Outline facial development

A

FACIAL DEVELOPMENT

The primary structures of the face form on the sides of the head.

This pattern persists until at least 5 weeks post-fertilisation.

The precursors of the nose, cheeks, lips, mouth and chin are also formed during this time period.

As summarised in Figure 5.7.1., these structures then move over a period of about 5 weeks until the reach the expected positions, with the nose centrally placed, and the eyes facing forwards on the face (Figure 5.7.1).

This requires the movement of pre-existing structures (e.g. eyes) through the tissues of the developing face, a process that is not fully understood.

59
Q

Why are clefts formed during facial development?

A

While the process may not be understood, the events that occur can be described, and are summarised in Figure 5.7.2.

It seems that repeated formation of clefts in the face, and then filling in of the clefts, leads to sequential loss of tissue from the centre of the face, and the movement of tissues to the correct places.

60
Q

What is pathological clefting?

A

One result of this need to form the face from two separated halves is that the process may not function completely, which can give rise to clefts in the lip (usually upper lip, Figure 5.7.3. left) or in the palate.

Clefting in both lip and palate may also be found.

Note that cleft lip is often asymmetric, as only one of the two clefts shown in Figure 5.7.2. does not function correctly, whereas cleft palate is usually symmetric as the halves of the palate do not meet and fuse correctly.

61
Q

How are cleft structural defects modified?

A

Surgery

High cell turnover in infants = little to no scarring

62
Q

Summarise the process of lung development

A

LUNG DEVELOPMENT

Note that the times used are embryological, not gestational ages: the embryonic period starts at week 0 (not labelled, but implied), and Birth is shown at 38 weeks.

63
Q

When does the production of surfactant begin?

A

The production of surfactant begins early in the third trimester of pregnancy (Figure 5.8.1) and gradually increases.

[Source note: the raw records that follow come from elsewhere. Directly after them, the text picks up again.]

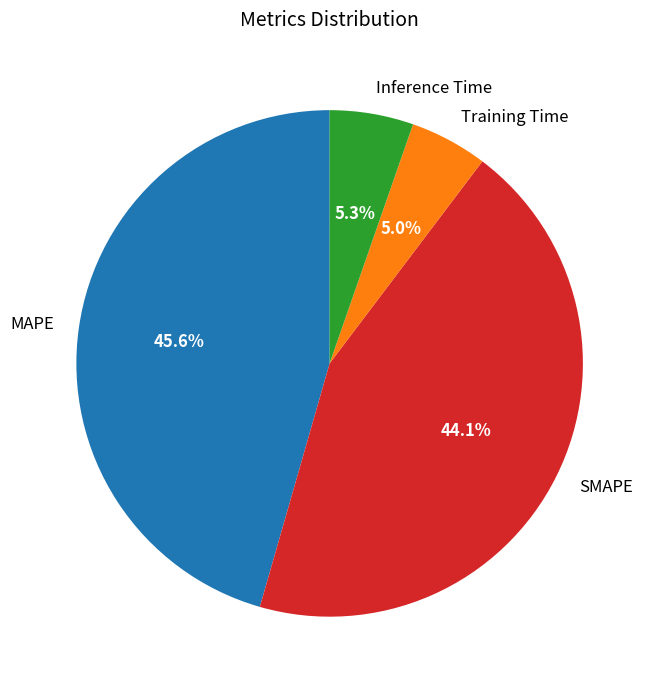

Do Training Time and SMAPE together represent more than half of the pie?

No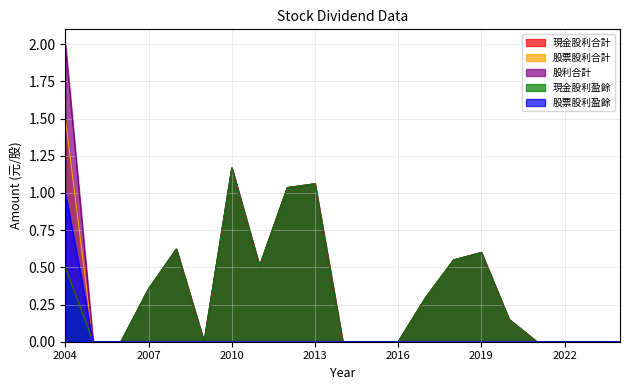

Which series changed the most between 2004 and 2019?

股票股利合計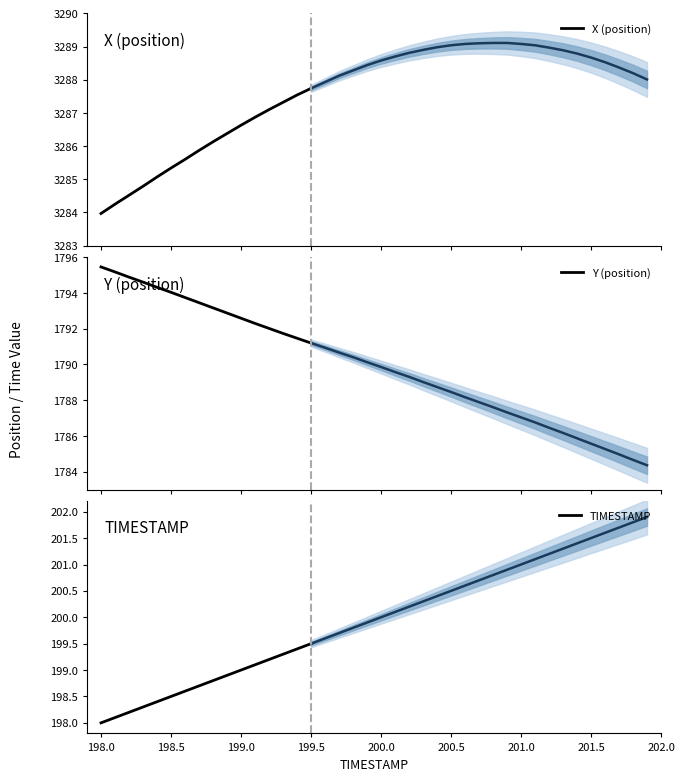

Reading right to left, list all the values displayed in this chart.

X (position): 3287.7	3287.5	3287.3	3287.1	3286.9	3286.6	3286.4	3286.1	3285.9	3285.6	3285.3	3285.1	3284.8	3284.5	3284.2	3284.0
Y (position): 1791.2	1791.5	1791.7	1792.0	1792.3	1792.6	1792.9	1793.2	1793.5	1793.8	1794.0	1794.3	1794.6	1794.9	1795.2	1795.5
TIMESTAMP: 199.5	199.4	199.3	199.2	199.1	199.0	198.9	198.8	198.7	198.6	198.5	198.4	198.3	198.2	198.1	198.0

Adequate production of surfactant is necessary for normal lung function at birth.

64
Q

Why do preterm infants often suffer from lung complications?

A

Preterm infants often suffer from lung complications due to low levels of surfactant (Respiratory Distress Syndrome, RDS).

Delaying the birth of a preterm infant may give more time for surfactant to be produced, and this can be accelerated by an injection of glucocorticoid to the mother, which also increases surfactant production in the infant’s lungs.

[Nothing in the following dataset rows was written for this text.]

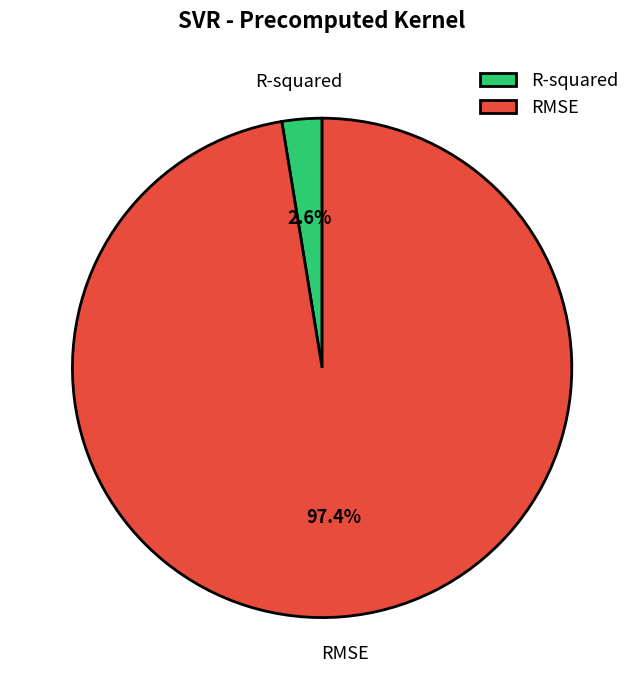

Between RMSE and R-squared, which is larger?

RMSE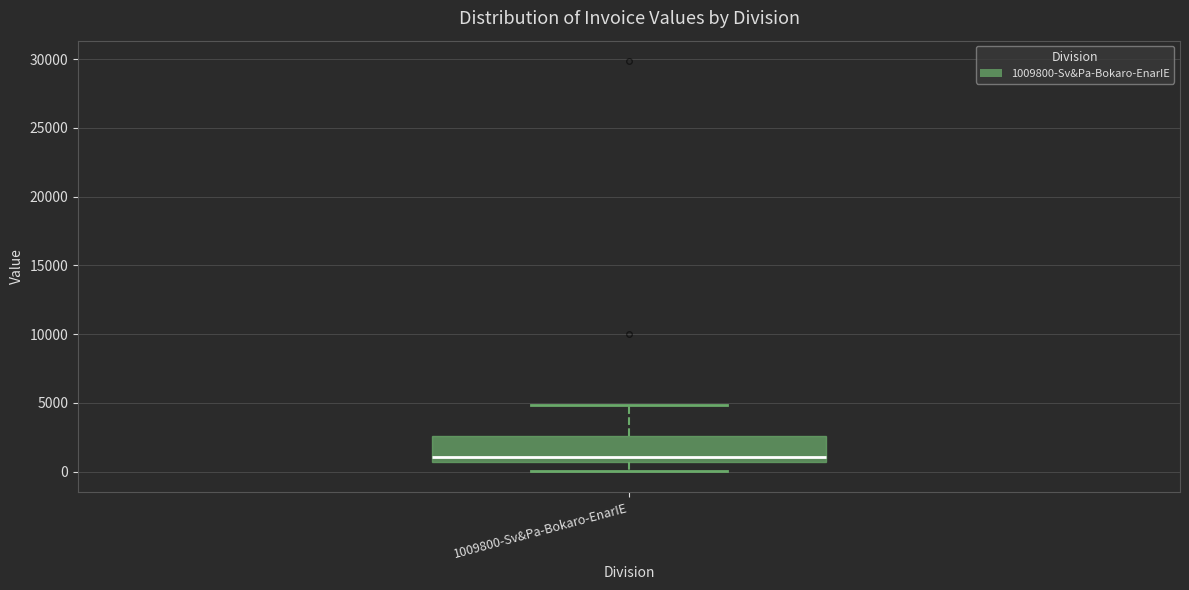

Read this box plot against the y-axis: the position of the median line, the range covered by the box, and the ends of both whiskers. The values are not printed on the chart, so give them approximately, as read against the axis.

median 1000, box 500 to 2500, whiskers 0 to 5000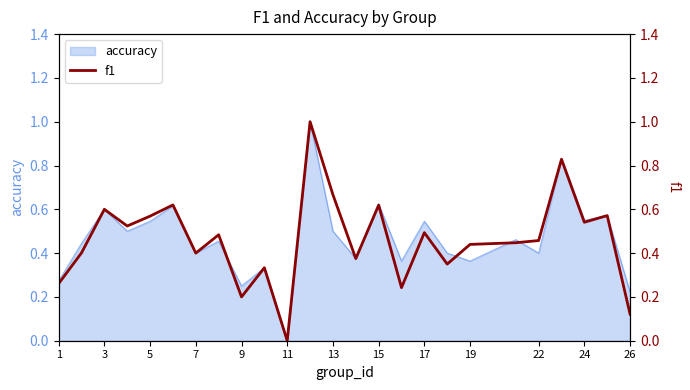

Does the chart display data point markers on the line(s)?

No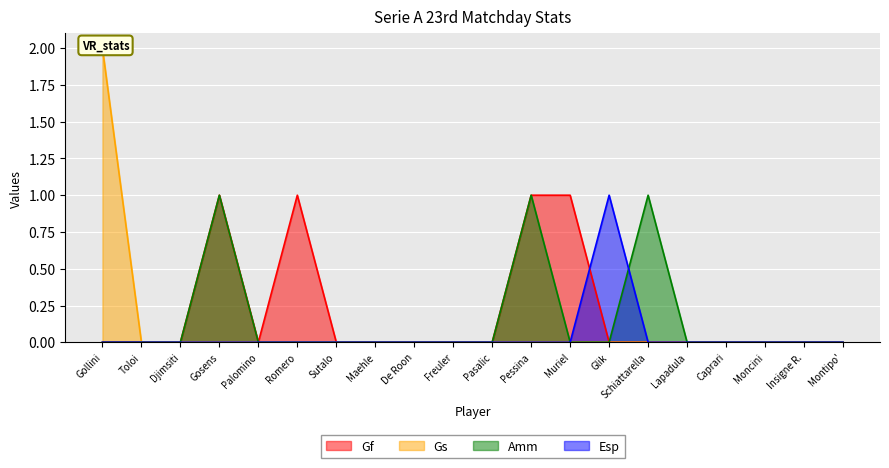

The value of Amm at Sutalo is 0. True or false?

True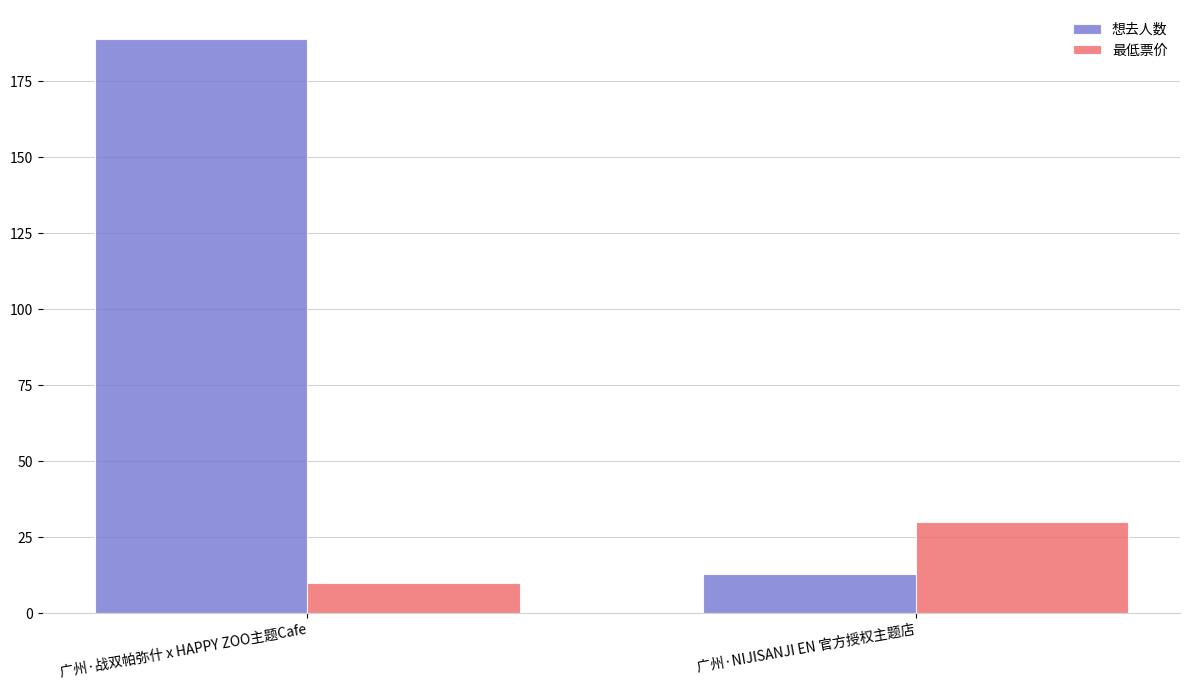

Reading right to left, extract all data points from this chart.

想去人数: 13	189
最低票价: 30	10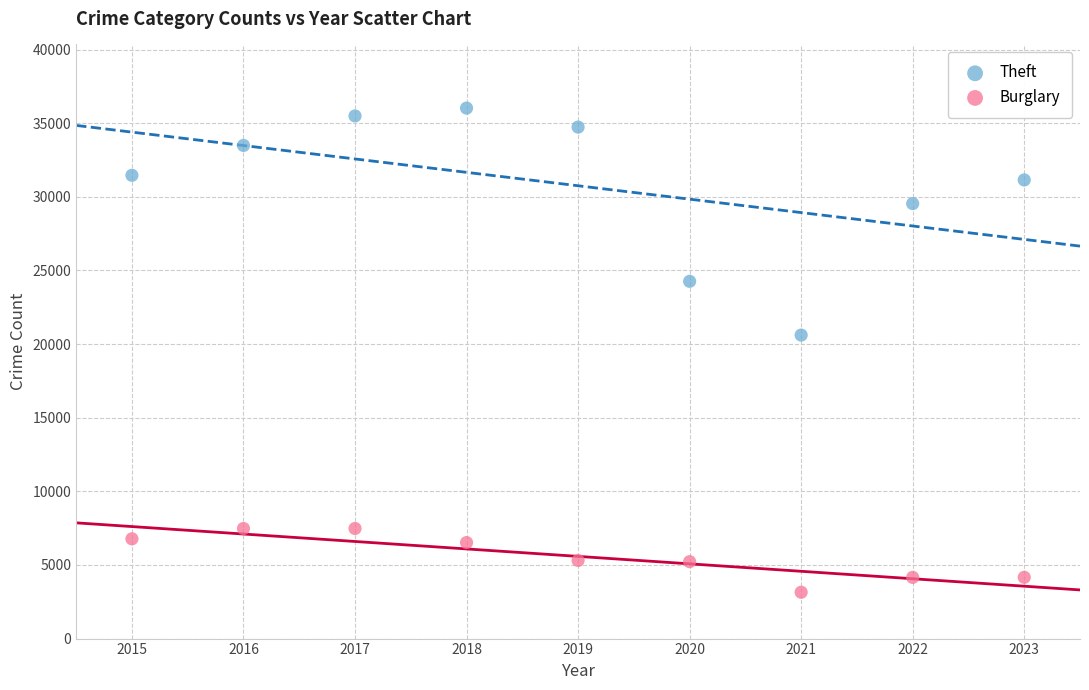

Which series has the widest spread of Y values?

Theft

Optimal timings are not fully established, although 24-48 hours between administration and delivery of the infant or infants is often the aim.

65
Q

What can be given to preterm infants to try and compensate for their lack of surfactant?

A

Artificial surfactant has also been developed, and this can be administered to preterm infants while their lungs develop sufficiently to produce enough surfactant to allow normal function.